Perdere la vita durante un normale controllo della Polizia Stradale: anche in Italia si sarebbe verificato un episodio simile a ciò che è accaduto all’afroamericano George Floyd a Minneapolis, negli Stati Uniti. Questo almeno è ciò che sostengono i familiari della vittima: Antonio Marotta, 63enne originario di Salerno, è deceduto nel tardo pomeriggio di domenica a Fidenza, in provincia di Parma, dove viveva da anni. La causa dell’improvvisa morte al momento non è chiara. Di sicuro l’uomo è stato fermato dalla polizia stradale in viale Martiri della Libertà, mentre stava guidando la propria auto senza indossare la cintura di sicurezza.

Gli agenti l’hanno quindi sanzionato per il mancato rispetto della norma del codice della strada: a quel punto il 63enne avrebbe reagito, inveendo contro i due esponenti delle forze dell’ordine. Da qui in poi non si capisce bene cosa sia accaduto: l’unica certezza è che Marotta si è sentito male ed è morto pochi minuti dopo.

La versione degli agenti della polizia stradale

A quanto pare, in seguito al controllo, gli uomini della polizia stradale si sarebbero accorti che Antonio Marotta aveva già compiuto la stessa infrazione nel biennio precedente: quindi, gli avrebbero notificato che – come prevedono le norme – nel suo caso sarebbe scattata la sospensione della patente. Gli agenti hanno fornito una loro versione di quello che sarebbe accaduto subito dopo: alla notizia della pesante sanzione, il 63enne avrebbe perso le staffe, tanto da scendere dalla sua automobile per scagliarsi contro uno dei poliziotti.

L’uomo sarebbe stato fermato, immobilizzato a terra e ammanettato: a quel punto avrebbe accusato un malore. Non appena gli agenti si sono accorti del suo pallore in viso, avrebbero immediatamente allertato i soccorsi. Sul posto sono giunte un’ambulanza e un’auto-medica del 118 ma tutti i tentativi del personale sanitario per rianimare l’anziano sono risultati inutili.

I familiari di Antonio Marotta non credono alla versione degli agenti di polizia

La procura di Parma ha deciso di effettuare ulteriori accertamenti sull’accaduto e di aprire un fascicolo che, al momento, non avrebbe ancora indagati. Nelle prossime ore sarà disposta l’autopsia per accertare le cause della morte di Marotta. I due agenti della pattuglia saranno ascoltati dal magistrato competente, che vaglierà la loro posizione.
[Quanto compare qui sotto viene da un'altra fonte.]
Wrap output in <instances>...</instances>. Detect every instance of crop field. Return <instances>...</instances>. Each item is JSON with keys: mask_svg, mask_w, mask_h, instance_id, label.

Tuttavia i familiari della vittima contestano la versione ufficiale dei fatti e preannunciano battaglia: hanno nominato un loro legale, l'avvocato Carlo Ambrosini, che ha subito chiesto che venga eliminato ogni dubbio su quanto accaduto. Angelo Pinto, genero di Antonio Marotta, ha rilasciato una dichiarazione in cui ha paragonato il caso di Fidenza a quello di George Floyd. “Non ci spieghiamo come sia potuto succedere – ha detto – si è trattato di un abuso di potere come quello sul povero americano ucciso”.

Pinto ha riferito di essere a conoscenza di alcune testimonianze secondo le quali gli agenti “per futili motivi, l’hanno ammanettato, buttato a terra e soffocato”, compiendo una violenza ai danni del 63enne.

Va detto che altri testimoni presenti in quei momenti avrebbero raccontato il tentativo dei due poliziotti di calmare l’uomo, prima del suo improvviso malore, dopo essere stato ammanettato.

Il sindaco di Fidenza difende i due agenti della polizia stradale

Antonio Marotta era vedovo: per lungo tempo bracciante agricolo, recentemente era andato in pensione. Secondo i familiari, da una decina d'anni era cardiopatico e soffriva di patologie respiratorie, certificate anche da un documento che il 63enne aveva sempre con sé.

Anche Andrea Massari, sindaco di Fidenza, è intervenuto sulla vicenda per difendere il lavoro degli agenti della polizia stradale. “Ho sentito parole pesanti, prima ancora che l’esatta dinamica dei fatti sia stata accertata – ha sottolineato il primo cittadino – mi sembra importante non dare giudizi affrettati su quanto accaduto”. Infine ha espresso piena fiducia nel lavoro dei magistrati che chiariranno cosa abbia portato alla morte di Antonio Marotta, invitando tutti a evitare processi sommari sui social o sui giornali.